Andrew McIntosh est un journaliste américain et expert des lois de la liberté de l’information. Il est le correspondant aéronautique du journal économique de Seattle, « The Puget Sound Business Journal ».
A cette occasion, le conférencier est revenu sur son expérience dans l’obtention d’informations vitales à travers les lois d’accès à l’information et aux documents pour combattre la corruption, ainsi que le rôle des médias dans la lutte contre la corruption et des stratégies du journalisme d’investigation.
Le Freedom of Information Act (FOIA) est une loi américaine qui est entrée en application en 1967. Fondée sur le principe du droit à l’information, elle oblige les agences fédérales à transmettre leurs documents, à quiconque en fait la demande, quelle que soit sa nationalité.
Pour sa part, la Loi d’accès à l’information du Québec qui date de 1982 est une loi sur l’accès aux documents des organismes publics et sur la protection des renseignements personnels détenus par les organismes publics et les entreprises privées.
Ces lois s’appliquent quelle que soit la forme des documents: écrite, graphique, sonore, visuelle, informatisée ou autre : elles n’incluent pas seulement les rapports et notes de services mais également les textos, courriels, factures, talons de chèques, etc.
Bien que ces lois ne soient pas populaires, elles restent cependant un pilier important.

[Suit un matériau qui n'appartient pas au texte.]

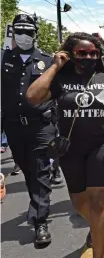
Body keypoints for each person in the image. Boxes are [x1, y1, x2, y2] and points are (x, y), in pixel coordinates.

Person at [26, 32, 104, 258]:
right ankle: (95, 226)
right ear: (70, 54)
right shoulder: (60, 77)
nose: (89, 57)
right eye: (82, 53)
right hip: (71, 147)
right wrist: (54, 67)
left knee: (99, 201)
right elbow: (33, 97)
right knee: (80, 203)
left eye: (93, 53)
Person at [1, 13, 56, 245]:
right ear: (14, 33)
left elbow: (58, 93)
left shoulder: (48, 60)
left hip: (40, 125)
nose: (24, 36)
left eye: (29, 31)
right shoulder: (3, 58)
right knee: (28, 171)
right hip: (13, 126)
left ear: (36, 34)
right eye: (19, 31)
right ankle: (36, 204)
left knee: (40, 171)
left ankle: (40, 221)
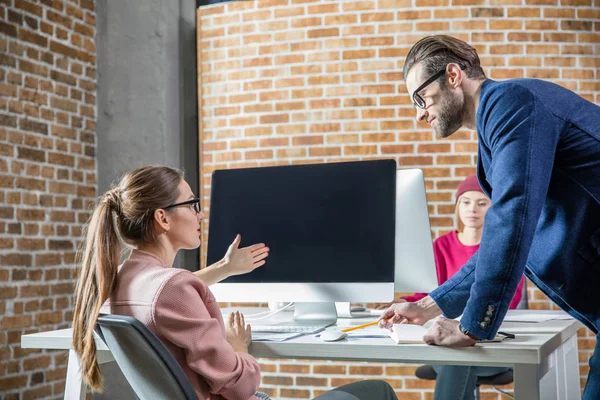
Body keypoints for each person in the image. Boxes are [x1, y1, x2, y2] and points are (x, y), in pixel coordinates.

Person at [379, 35, 600, 400]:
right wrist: (426, 306)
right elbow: (509, 237)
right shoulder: (503, 120)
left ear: (452, 75)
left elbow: (512, 218)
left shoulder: (510, 103)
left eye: (420, 98)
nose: (419, 113)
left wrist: (472, 326)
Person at [73, 165, 398, 400]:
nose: (200, 215)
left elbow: (163, 296)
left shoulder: (115, 284)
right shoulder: (172, 289)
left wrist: (225, 267)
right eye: (191, 204)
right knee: (378, 391)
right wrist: (238, 348)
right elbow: (242, 387)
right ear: (163, 218)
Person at [378, 175, 525, 399]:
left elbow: (508, 298)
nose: (472, 209)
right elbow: (427, 294)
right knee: (455, 360)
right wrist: (406, 302)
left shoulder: (505, 249)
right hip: (446, 338)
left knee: (453, 363)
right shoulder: (442, 245)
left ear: (494, 208)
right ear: (457, 206)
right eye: (465, 202)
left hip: (488, 344)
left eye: (482, 203)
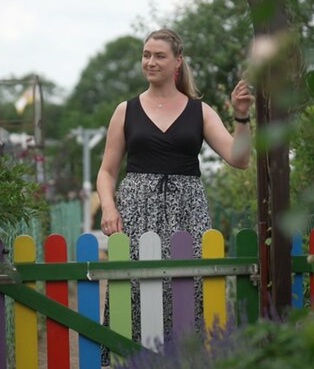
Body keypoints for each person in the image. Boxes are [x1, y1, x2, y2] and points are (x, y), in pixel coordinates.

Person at [96, 27, 253, 351]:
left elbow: (239, 159)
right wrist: (109, 208)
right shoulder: (125, 111)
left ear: (177, 62)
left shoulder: (199, 110)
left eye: (159, 56)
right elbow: (107, 171)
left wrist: (241, 116)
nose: (150, 62)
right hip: (137, 212)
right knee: (136, 291)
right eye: (146, 55)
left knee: (189, 288)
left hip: (187, 213)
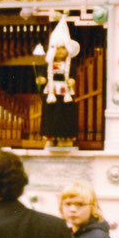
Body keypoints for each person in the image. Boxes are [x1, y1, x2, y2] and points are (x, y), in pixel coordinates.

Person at [37, 20, 79, 148]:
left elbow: (73, 77)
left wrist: (71, 81)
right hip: (52, 94)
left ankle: (65, 138)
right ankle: (51, 137)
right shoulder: (48, 65)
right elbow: (43, 77)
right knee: (51, 115)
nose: (60, 51)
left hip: (65, 94)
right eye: (58, 48)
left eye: (63, 48)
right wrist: (41, 80)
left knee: (65, 114)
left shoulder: (70, 65)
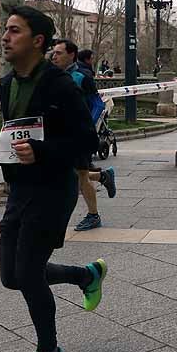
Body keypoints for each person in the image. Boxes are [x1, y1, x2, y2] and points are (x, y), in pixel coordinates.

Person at [0, 6, 106, 352]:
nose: (4, 37)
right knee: (11, 276)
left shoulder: (59, 84)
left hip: (53, 189)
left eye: (14, 31)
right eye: (5, 30)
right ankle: (85, 275)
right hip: (21, 189)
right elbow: (14, 131)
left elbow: (87, 140)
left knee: (29, 272)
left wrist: (43, 152)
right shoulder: (7, 84)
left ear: (37, 41)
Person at [50, 40, 117, 231]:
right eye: (53, 53)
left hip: (78, 134)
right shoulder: (52, 76)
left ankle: (93, 215)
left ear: (71, 55)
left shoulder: (82, 76)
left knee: (80, 175)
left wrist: (87, 124)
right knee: (70, 172)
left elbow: (97, 103)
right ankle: (103, 176)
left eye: (59, 53)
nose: (54, 56)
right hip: (59, 135)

Elles ont permis, selon M. McIntosh, l’essor du data journalisme et du journalisme d’investigation. Elles sont un outil important pour augmenter la transparence dans le public et le privé. Elles ont permis de révéler plusieurs scandales de corruption ainsi que de malversation.
En cas de refus de données d’accès aux informations demandées des recours existent, explique le conférencier, et qui sont différents selon les pays. Au Canada, par exemple, il faut passer devant une commission alors qu’aux Etats-Unis, un juge pourrait statuer sur l’affaire.

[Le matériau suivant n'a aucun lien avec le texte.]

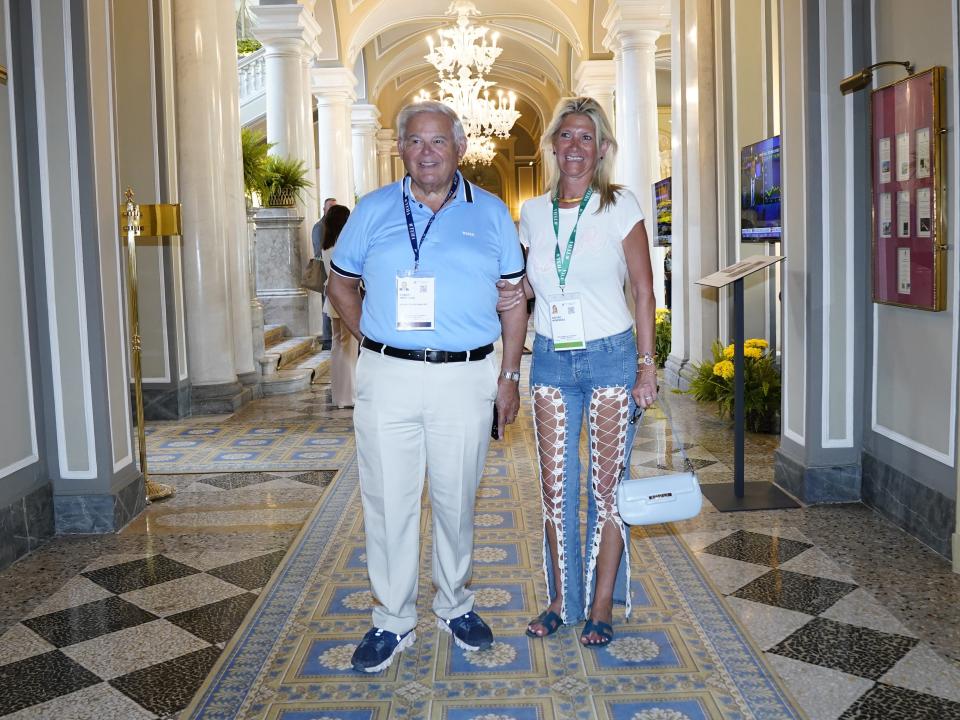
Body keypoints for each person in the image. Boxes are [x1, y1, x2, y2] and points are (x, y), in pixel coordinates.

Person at [326, 101, 528, 673]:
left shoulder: (490, 213)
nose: (428, 152)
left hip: (466, 376)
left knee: (456, 497)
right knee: (387, 499)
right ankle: (391, 619)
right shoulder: (372, 209)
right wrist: (374, 336)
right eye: (415, 141)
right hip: (388, 374)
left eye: (439, 141)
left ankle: (455, 604)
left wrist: (509, 376)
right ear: (401, 149)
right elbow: (340, 284)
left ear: (460, 148)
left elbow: (514, 304)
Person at [496, 96, 658, 647]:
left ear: (603, 148)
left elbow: (642, 288)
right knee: (554, 488)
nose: (575, 147)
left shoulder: (622, 205)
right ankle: (563, 600)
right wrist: (514, 297)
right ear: (552, 146)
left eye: (586, 137)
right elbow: (530, 288)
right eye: (565, 136)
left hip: (613, 356)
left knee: (607, 491)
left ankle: (603, 602)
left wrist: (646, 363)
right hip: (552, 359)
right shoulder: (534, 213)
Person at [319, 204, 356, 408]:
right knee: (348, 346)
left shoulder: (326, 246)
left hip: (331, 299)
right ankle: (349, 395)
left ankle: (339, 395)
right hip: (345, 299)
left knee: (337, 346)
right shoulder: (344, 245)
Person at [312, 197, 337, 350]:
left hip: (333, 272)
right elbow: (318, 252)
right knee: (326, 306)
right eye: (330, 208)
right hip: (325, 272)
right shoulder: (319, 227)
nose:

Le journaliste a évoqué la manière avec laquelle les journalistes pouvaient recourir à des tiers pour accéder à des informations, sans éveiller la vigilance des administrations concernées. Ceci dit, il a souligné l’importance de donner à ses institutions le droit de se défendre dans un souci d’équité.
La discussion s’est déroulée en présence virtuelle de participants d’Abidjan.